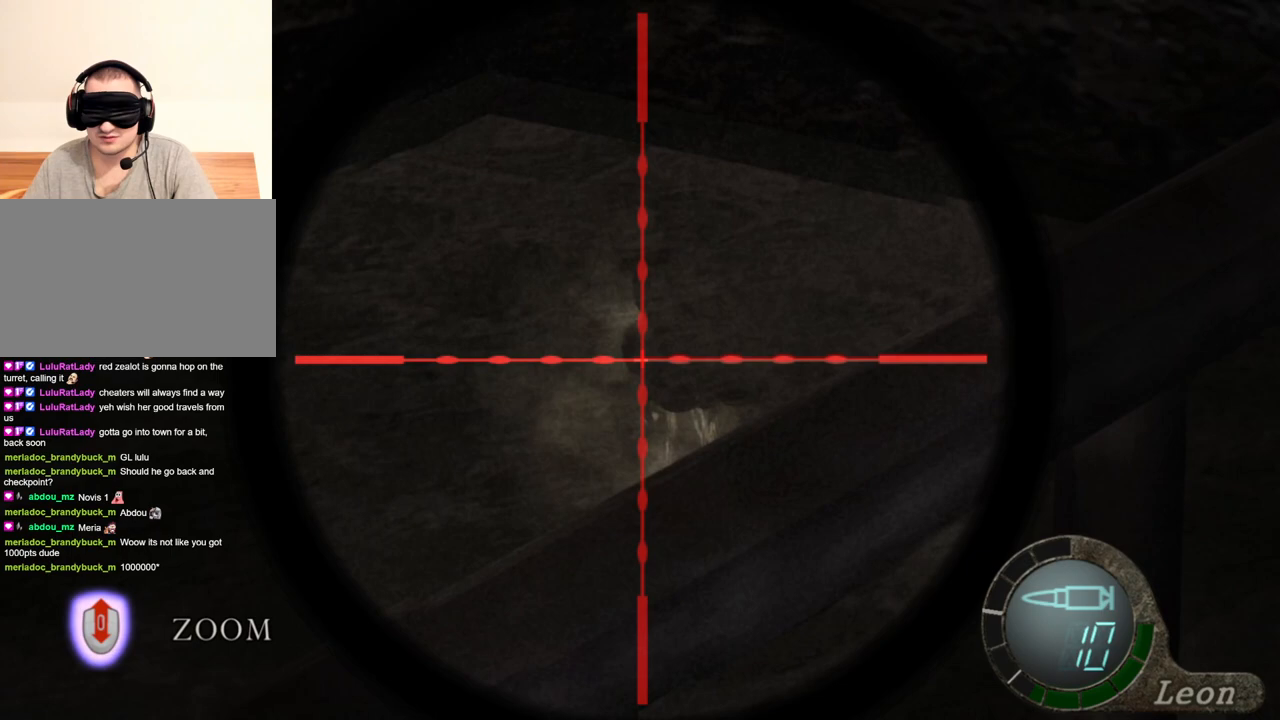
{"keys": [], "mouse": ["right"], "events": [[266, "mouse_left", "down"], [333, "mouse_left", "up"]]}
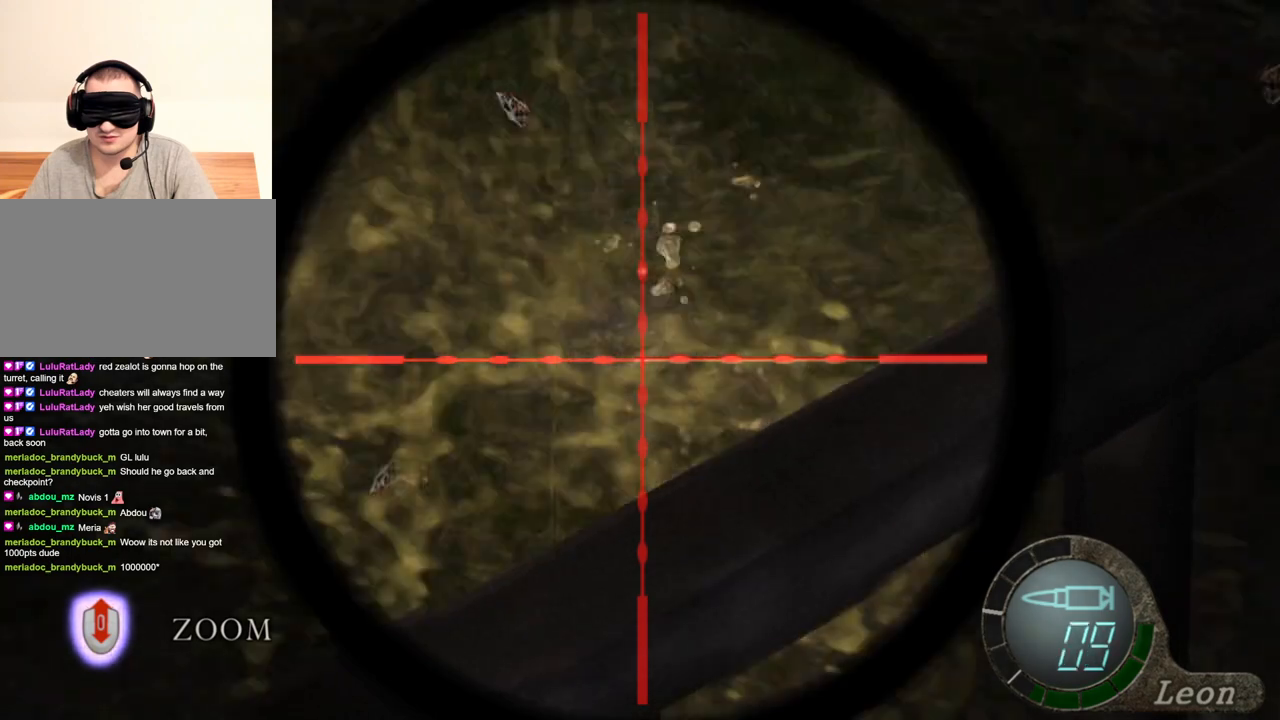
{"keys": [], "mouse": ["right"], "events": []}
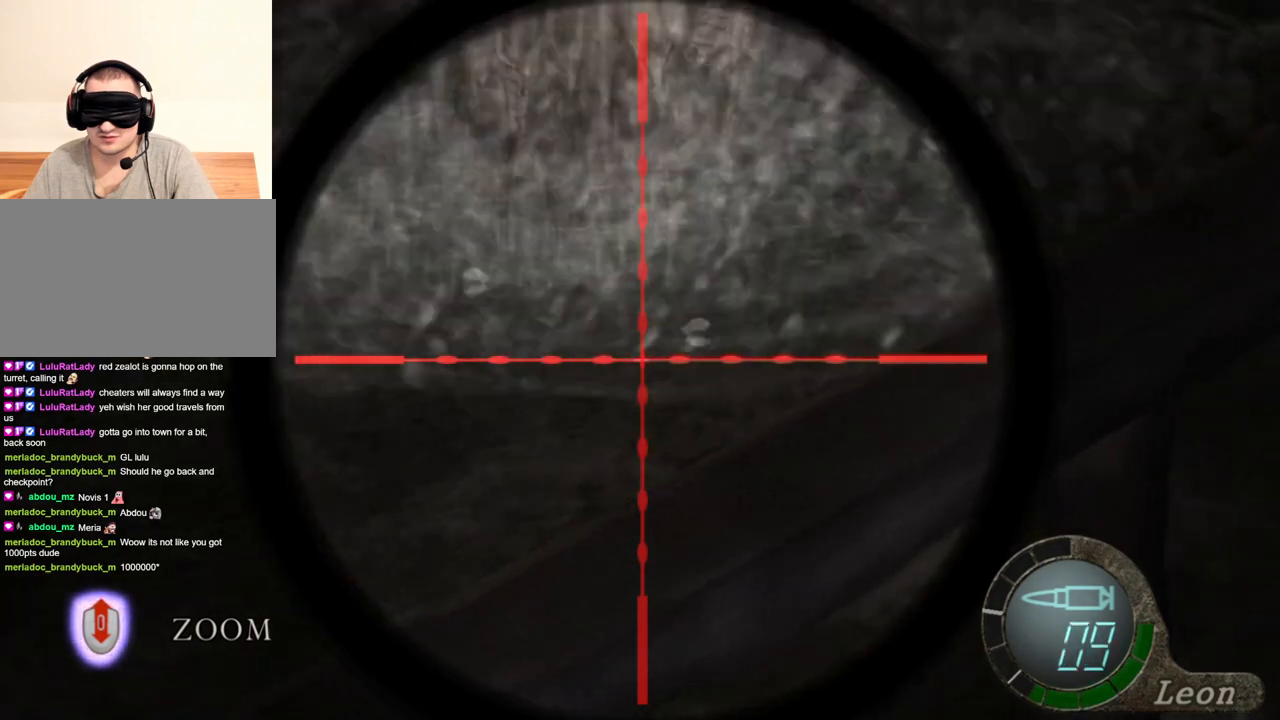
{"keys": [], "mouse": ["right"], "events": []}
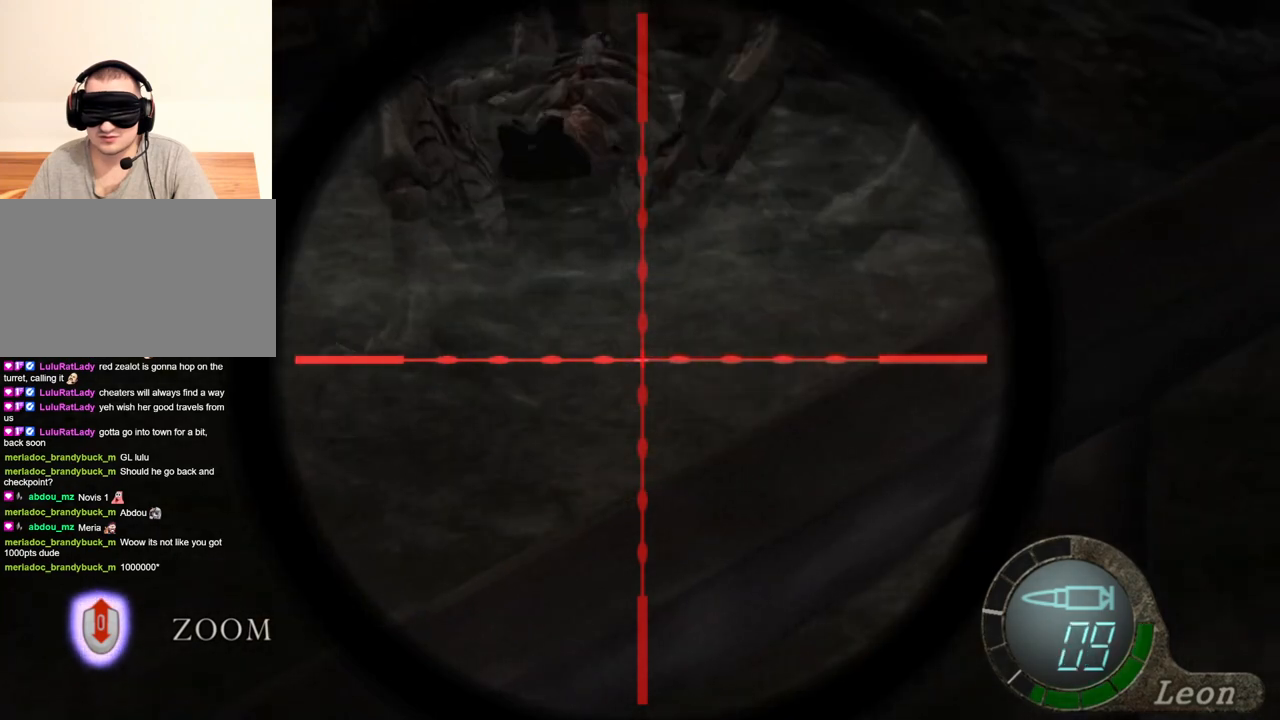
{"keys": [], "mouse": ["right"], "events": []}
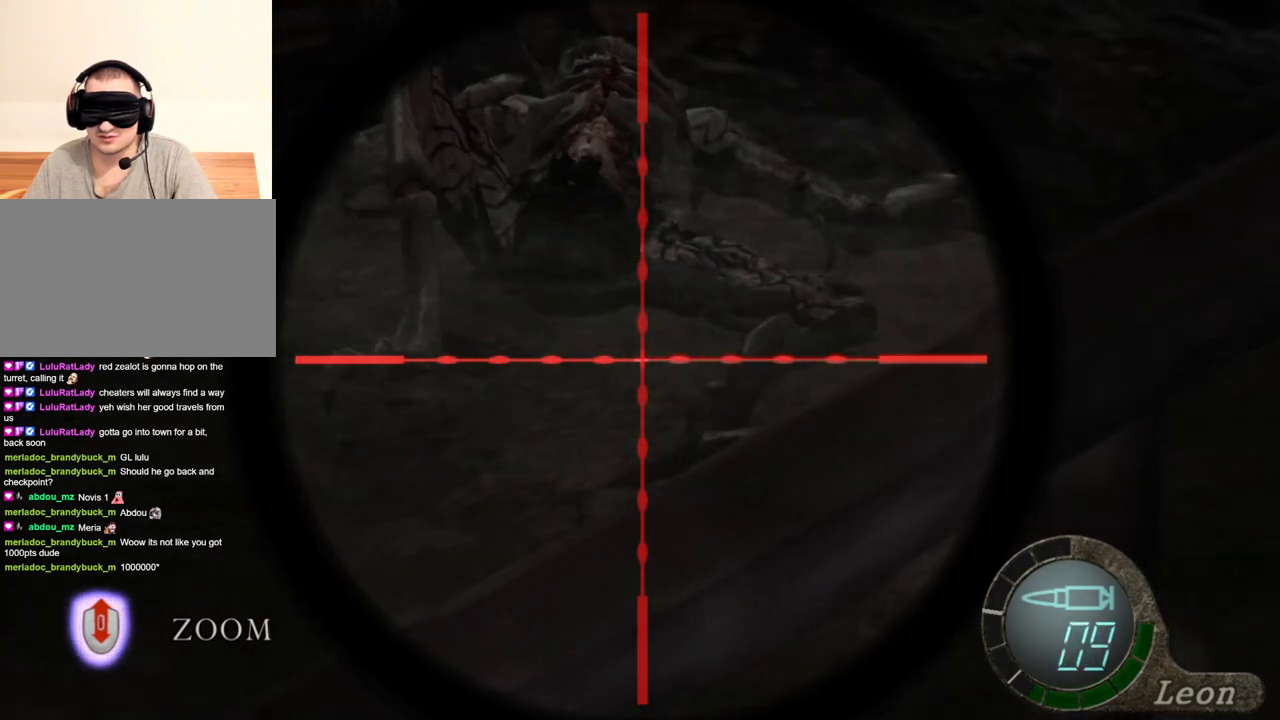
{"keys": [], "mouse": ["right"], "events": []}
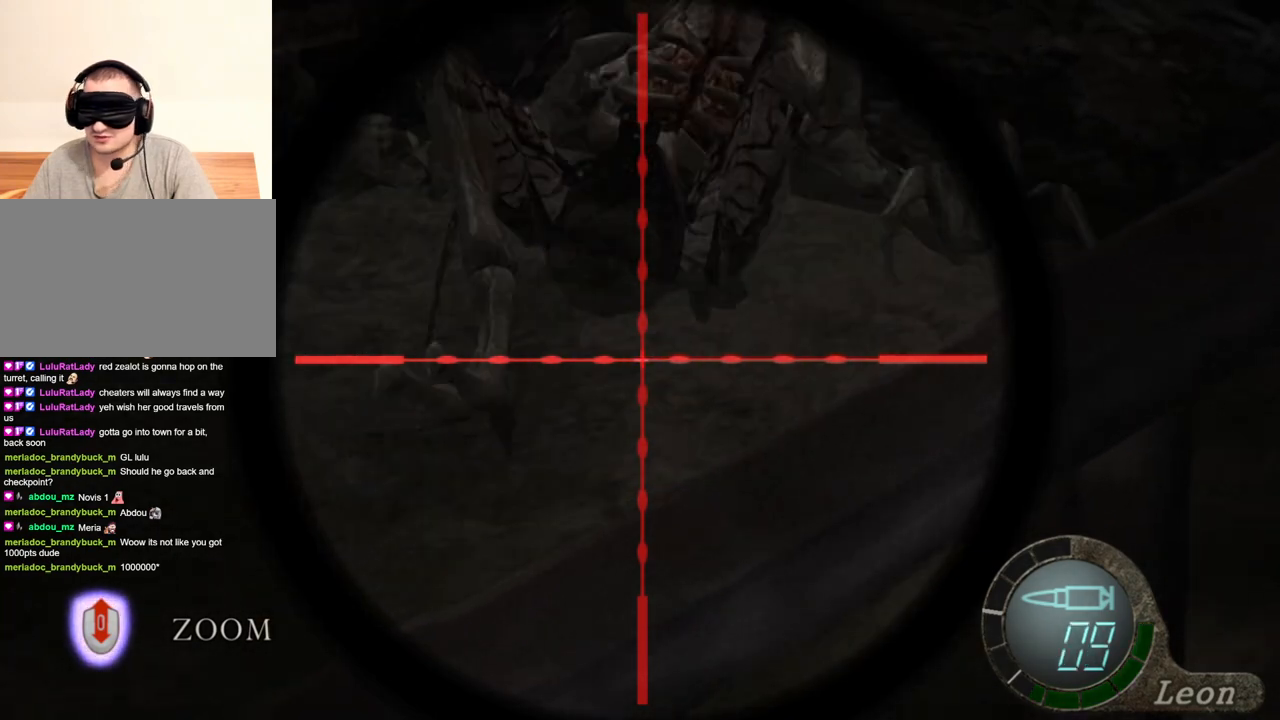
{"keys": [], "mouse": ["right"], "events": []}
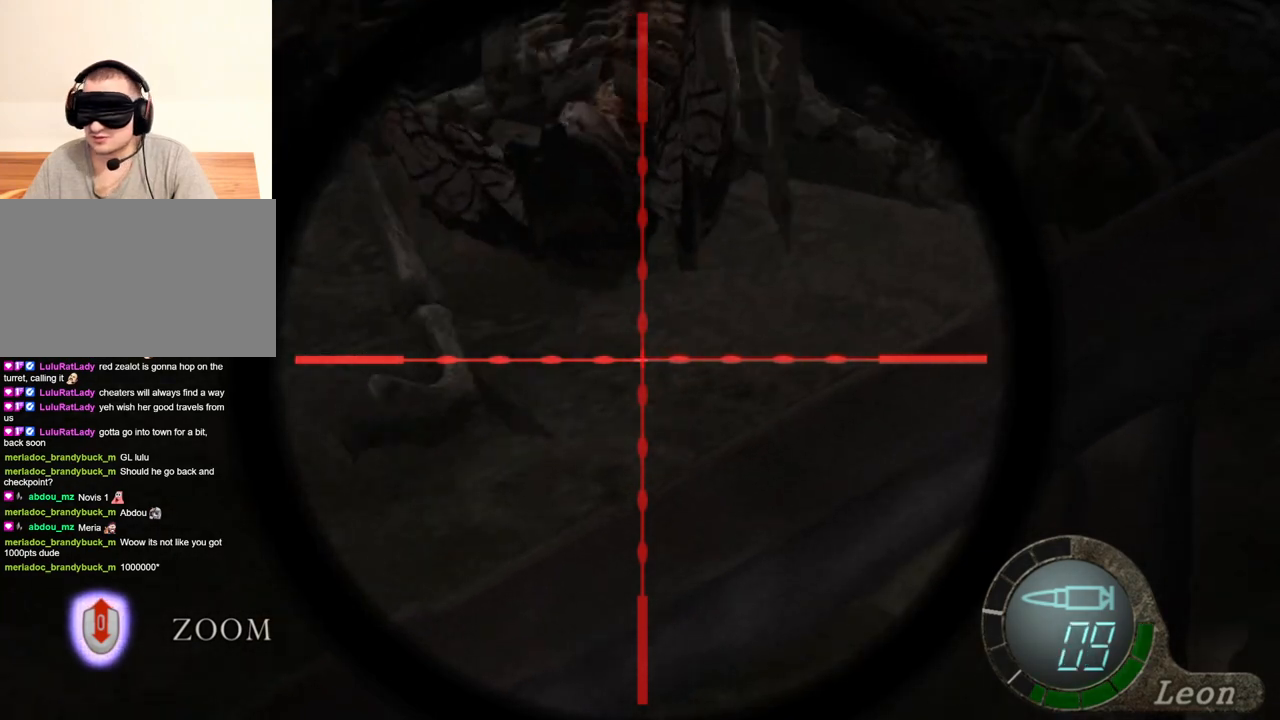
{"keys": [], "mouse": ["right"], "events": []}
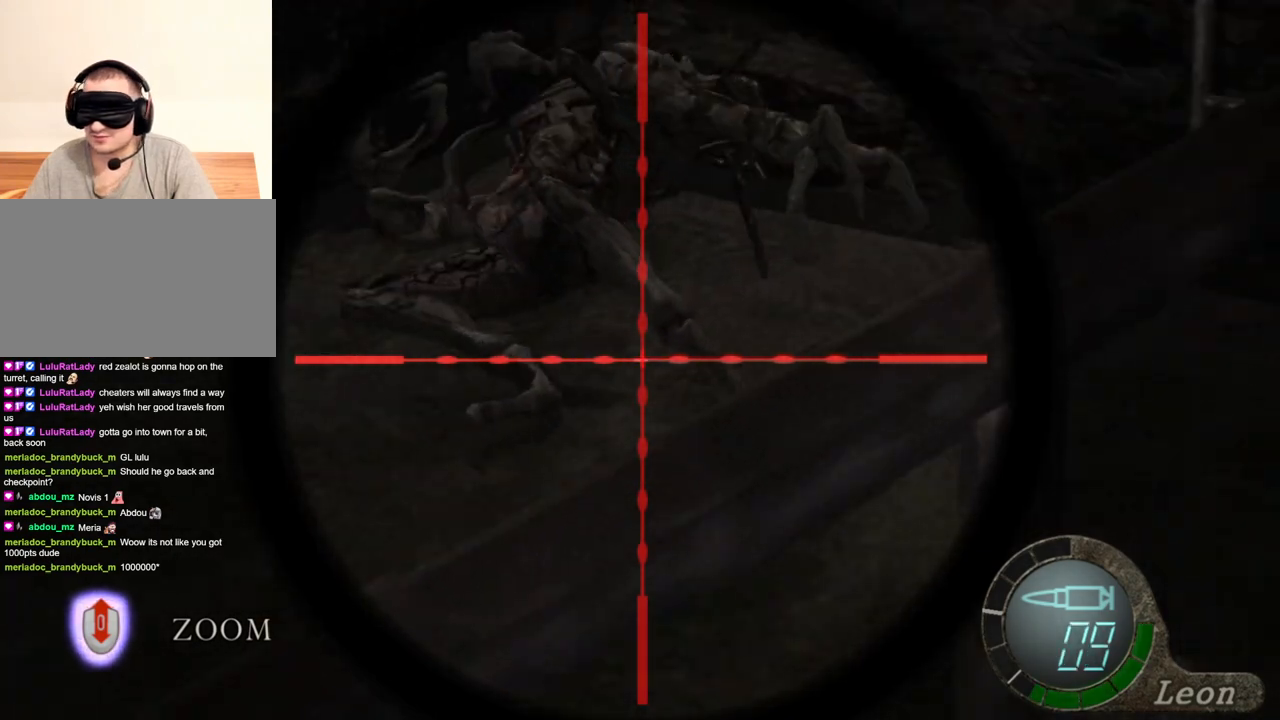
{"keys": [], "mouse": ["right"], "events": []}
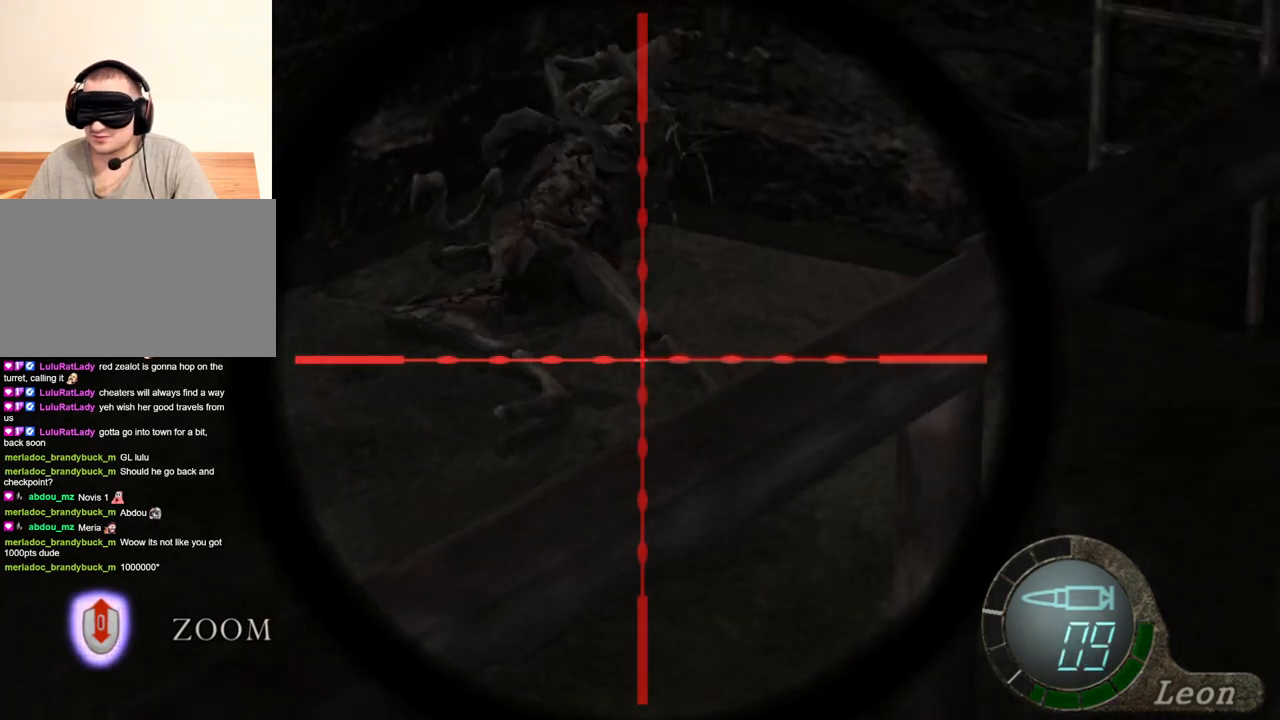
{"keys": [], "mouse": ["right"], "events": []}
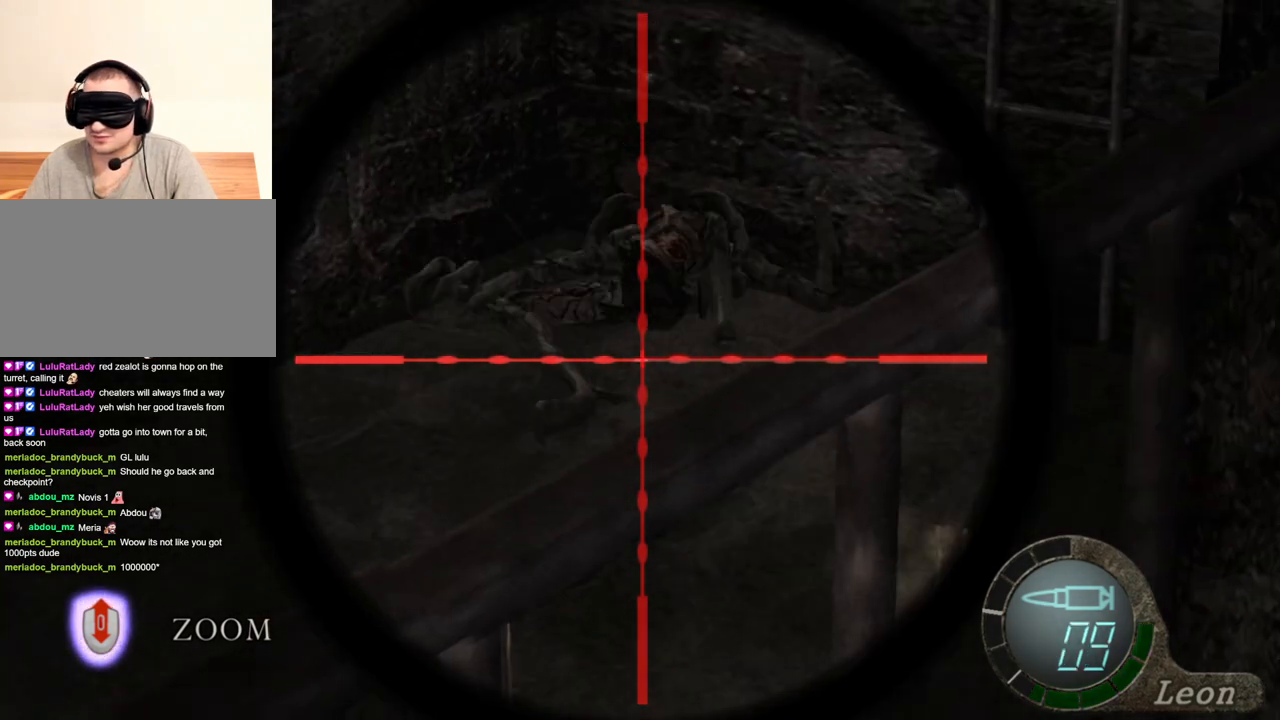
{"keys": [], "mouse": ["right"], "events": []}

----------

• _Problem to solve_
Please print all the lines above exactly as given and leave out every picture.

• _Output of the task_
{"keys": [], "mouse": ["right"], "events": [[266, "mouse_left", "down"], [333, "mouse_left", "up"]]}
{"keys": [], "mouse": ["right"], "events": []}
{"keys": [], "mouse": ["right"], "events": []}
{"keys": [], "mouse": ["right"], "events": []}
{"keys": [], "mouse": ["right"], "events": []}
{"keys": [], "mouse": ["right"], "events": []}
{"keys": [], "mouse": ["right"], "events": []}
{"keys": [], "mouse": ["right"], "events": []}
{"keys": [], "mouse": ["right"], "events": []}
{"keys": [], "mouse": ["right"], "events": []}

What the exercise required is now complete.